3 min

Even the low brows like us

Being Gay becomes run of the mill plot device

Credit: Xtra files

Michael Connelly’s LA-based mysteries are gripping, hard-boiled and heavy with an almost Catholic sense of sin and corruption. His hero, detective Harry (short for Hieronymous) Bosch, exudes a very righteous machismo and, as his name suggests, he’s seen more than his fair share of contemporary hells.

In short, it’s a very male world full of sharks and tough guys and ambitious crusaders.

So it came as a surprise to discover the following bit of dialogue early in Connelly’s 1999 book, Angels Flight. An internal affairs detective with a chip on his shoulder asks Bosch about the relationship between a senior female cop and Bosch’s partner, Kizmin Rider. “So what’s the deal with her and Rider? They still munching each other’s pie on the side?”

The interesting thing here is not Connelly’s impressive mastery of street slang or even the none too subtle disclosure of a lesbian relationship lurking somewhere in the backstory. Dyke detectives are a dime a dozen these days. They’ve showed up in Reginald Hill’s critically acclaimed mystery, On Beulah Heights, NYPD Blue and the ground-breaking British cop show, Inside The Line, where the stunning Siobhan Redmond played a feisty Scots detective. (The actor who played her lover made a small career of the lesbian thing. She went on to play an icey lesbian doctor on the British melodrama, The Lakes.)

Graphic colloquialism aside, the interesting thing about the lesbian angle is Bosch’s reaction. He knows that this is a power play – the other guy is demonstrating his mastery of departmental secrets – and reacts accordingly, which is to say, he doesn’t. He knows about the relationship and doesn’t care.

In certain spheres of society that sort of reaction would not be unexpected. The literary world, for instance, was less interested in the homo content of Jonathan Franzen’s recent award-winning book, The Corrections, than his controversial dust-up with Oprah over the literary merits of her book club. A feisty dyke chef is at the centre of Franzen’s savage satire but that didn’t stop critics from awarding him the National Book Award.
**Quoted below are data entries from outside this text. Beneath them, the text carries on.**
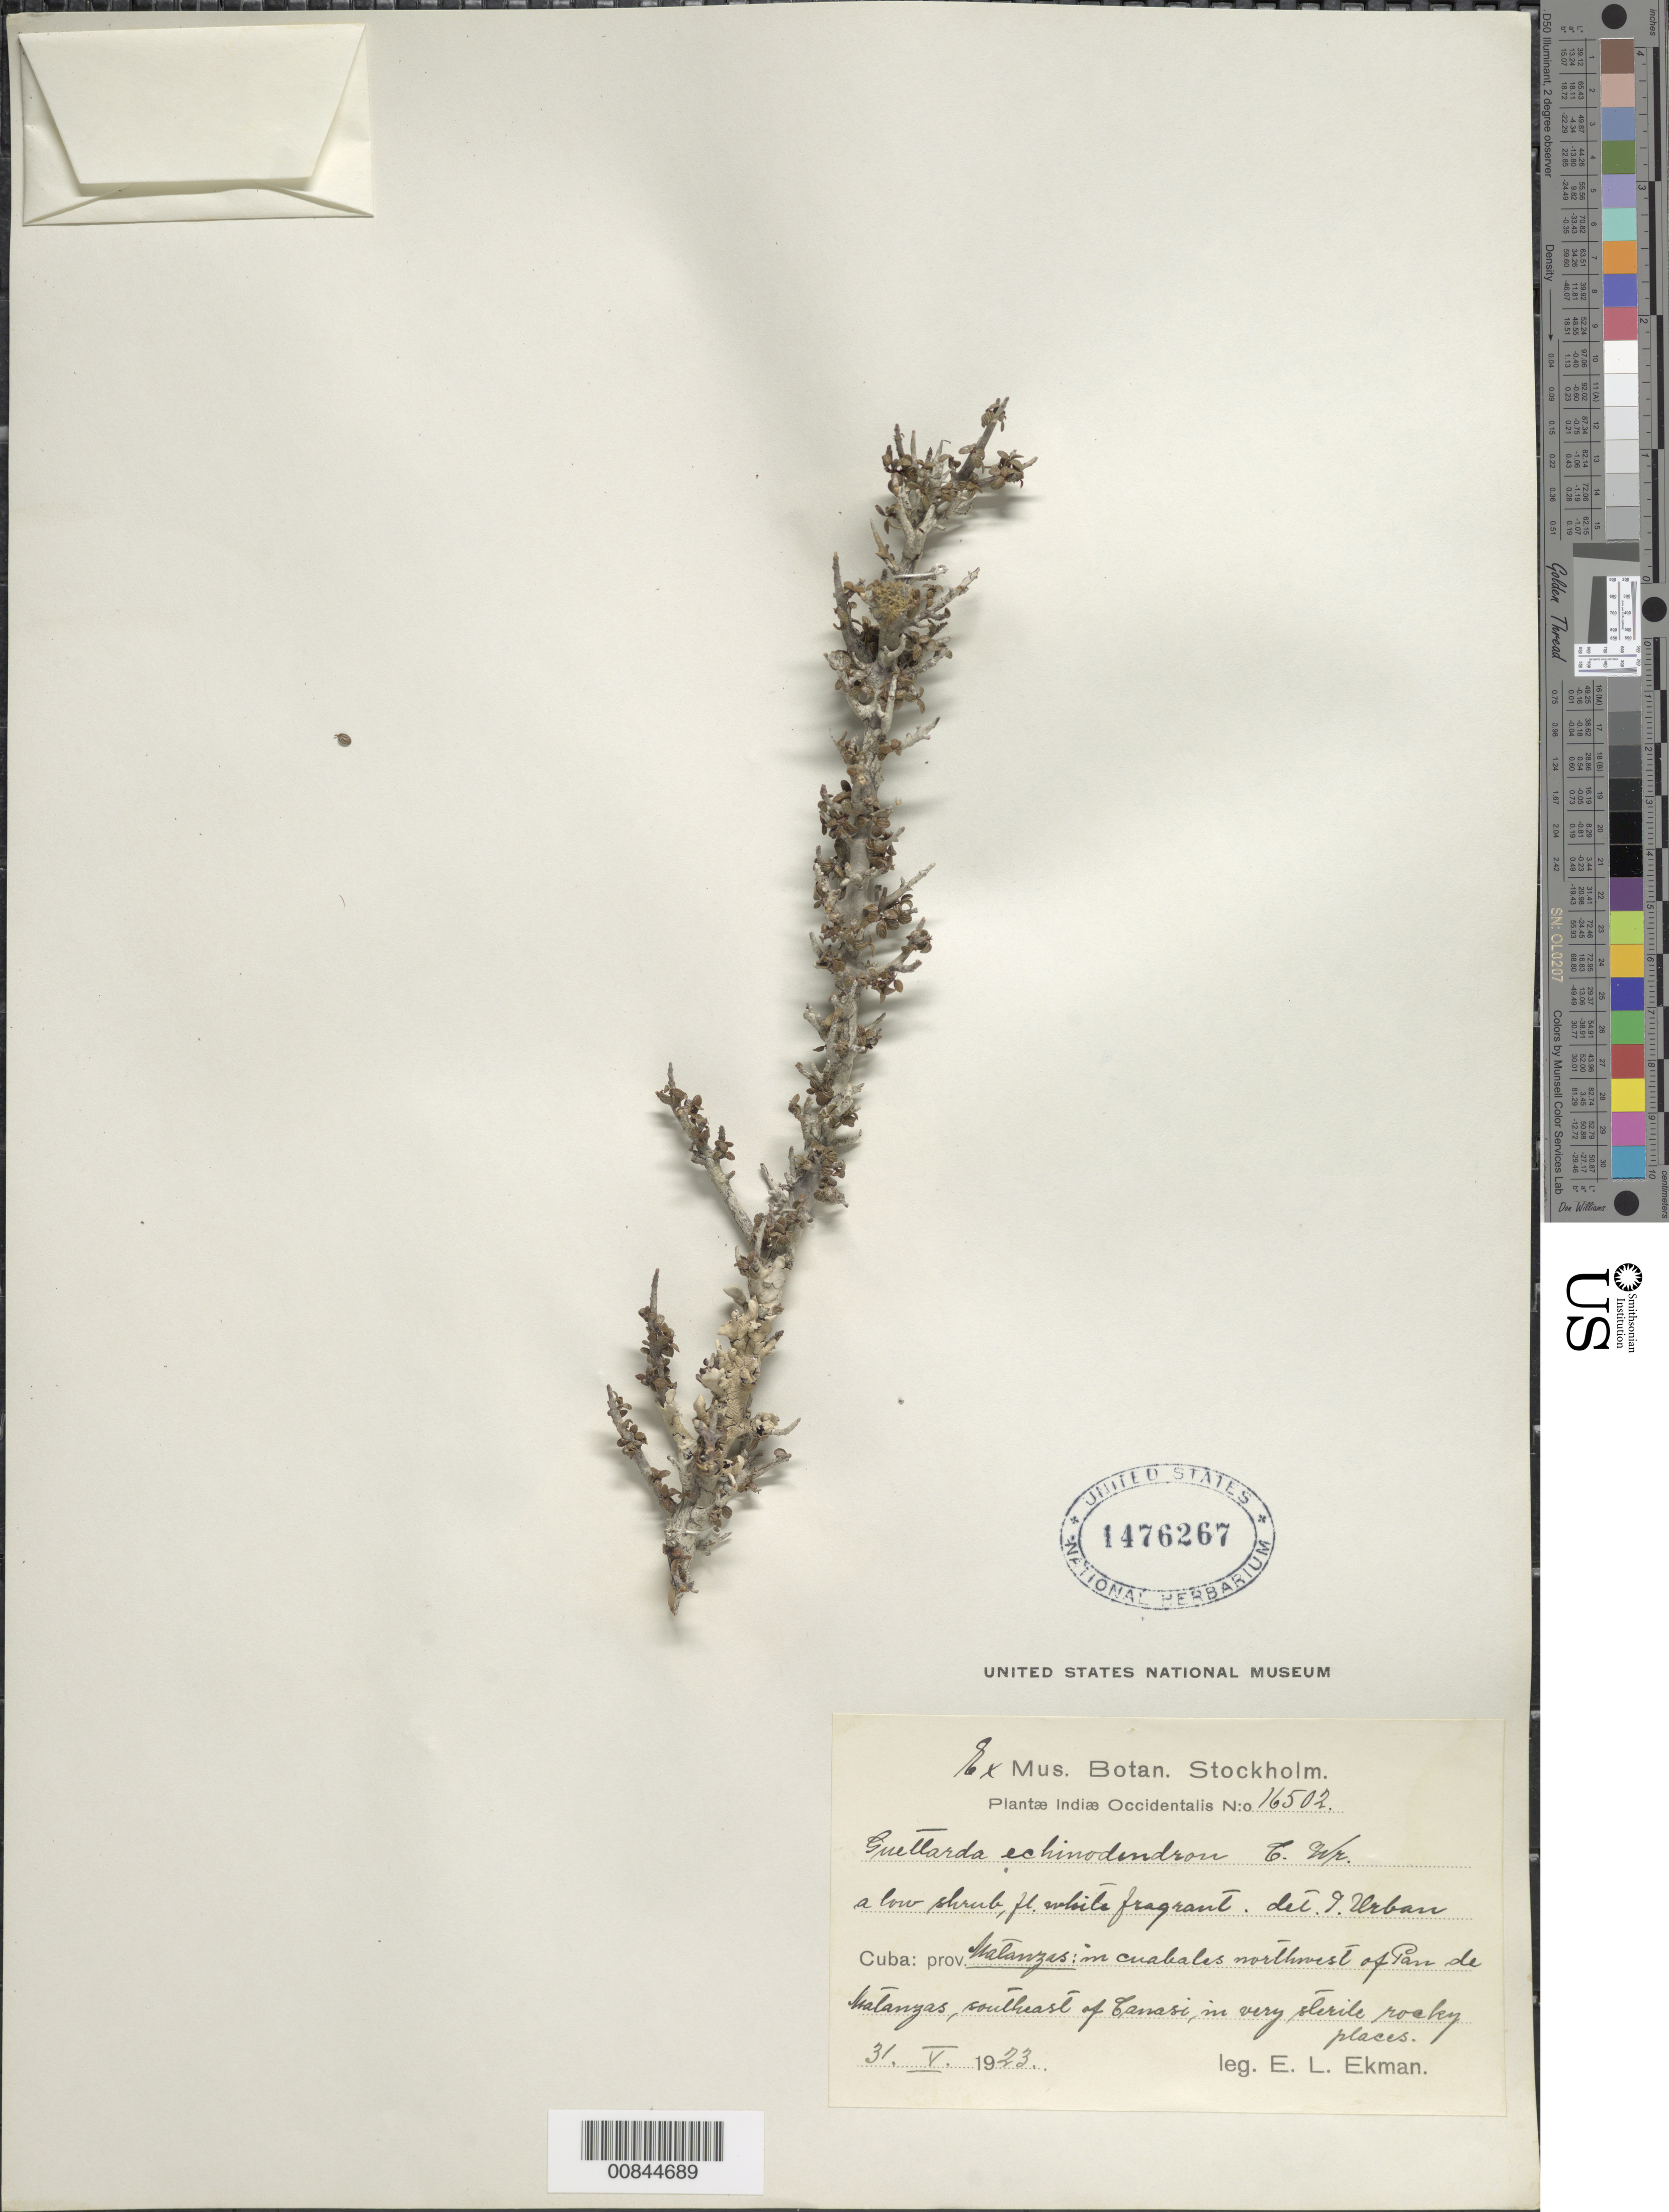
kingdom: Plantae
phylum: Tracheophyta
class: Magnoliopsida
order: Gentianales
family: Rubiaceae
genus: Guettarda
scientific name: Guettarda echinodendron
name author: C. Wright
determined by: Urban, Ignatz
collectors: E. L. Ekman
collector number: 16502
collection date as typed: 31 May 1923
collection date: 1923-05-31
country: Cuba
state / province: Matanzas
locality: Northwest of Pan de Mantanzas, southeast of Canasi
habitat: In cuabales, in very sterile rocky places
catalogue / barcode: US 1476267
Nor did it stop producers from snapping up the film rights. The film version will be directed by Stephen Daldry, the same guy who directed the film adaptation of another award-winning gay story, Michael Cunningham’s The Hours. The latter opens this October with Vanessa Redgrave playing an older lesbian.

But the people who’ll read these very literary books and see the undoubtedly arty adaptations are probably the same people who will watch Mike Nichols’s six-hour adaptation of Angels In America for HBO, or the innumerable English miniseries that crop up on PBS or TVO.

The Cazalets, The Lakes, Love In A Cold Climate – they’ve all featured queer characters: dyke couples in the first two and a swanning gay gigolo in the latter. And to the best of my knowledge, nobody in the audience – which is the traditionally liberal, educated and often affluent audience for public TV – has ever objected. Were the shows experimental forays into late-night sex on the wharves of New York, audience reaction might be different, but here the combination of conventional forms and foreign settings preempts any serious criticism. If it’s an English realist drama, it must be respectable.

In this respect, nothing much has changed since the 1930s. There’s an unapologetically gay character named Neville in Virginia Woolf’s The Waves and a mild bit of gender-bending in Evelyn Waugh’s Vile Bodies, both from the early 1930s.

“Miss Runcible wore trousers,” wrote Waugh in his second novel, “and Miles touched up his eyelashes in the dining-room of the hotel where they stopped for luncheon. So they were asked to leave.”

But these were literary novels intended for a literary audience and the would-be sophisticates who read them weren’t likely to be shocked.

The interesting thing about the current crop of gay-inflected mysteries, cop shows and detective novels is that they’re intended for what you might call the Walmart audience. These are the books people snap up at midnight in all-night drug stores and cheesy convenience stores, and they presume a certain sympatico between reader and story. Why read them if not for comfort?

And the fact that people are reading them says more about current attitudes than any number of court decisions on marriage and spousal rights. Legal decisions are made by the elites. Paperback mysteries are bought by the masses.

So it’s interesting that there’s a very gay antiques dealer in Martha Grimes’s enduringly popular series of English pub mysteries (Five Bells and Bladebone, etc) and that one of her two heroes comes across as a poof, even if he’s not.

And it’s interesting that one of the suspects in Giles Blunt’s award-winning Canadian mystery, Forty Words For Sorrow (set in a thinly disguised version of Mike Harris’s hometown), is a gay high school teacher, who meets a much younger guy on the Internet but turns out to be a somewhat sententious saint with something to say. His on-line correspondence with the young homo may not have been intellectual, he says, but it was both intelligent and important.

Coming out, he says, “is the most difficult piece of self-analysis most people are ever called upon to make.”

My how the genres have tumbled. Today the mystery, tomorrow the romance. Next thing you know they’ll be shipping gay Harlequins to Shoppers Drug Mart.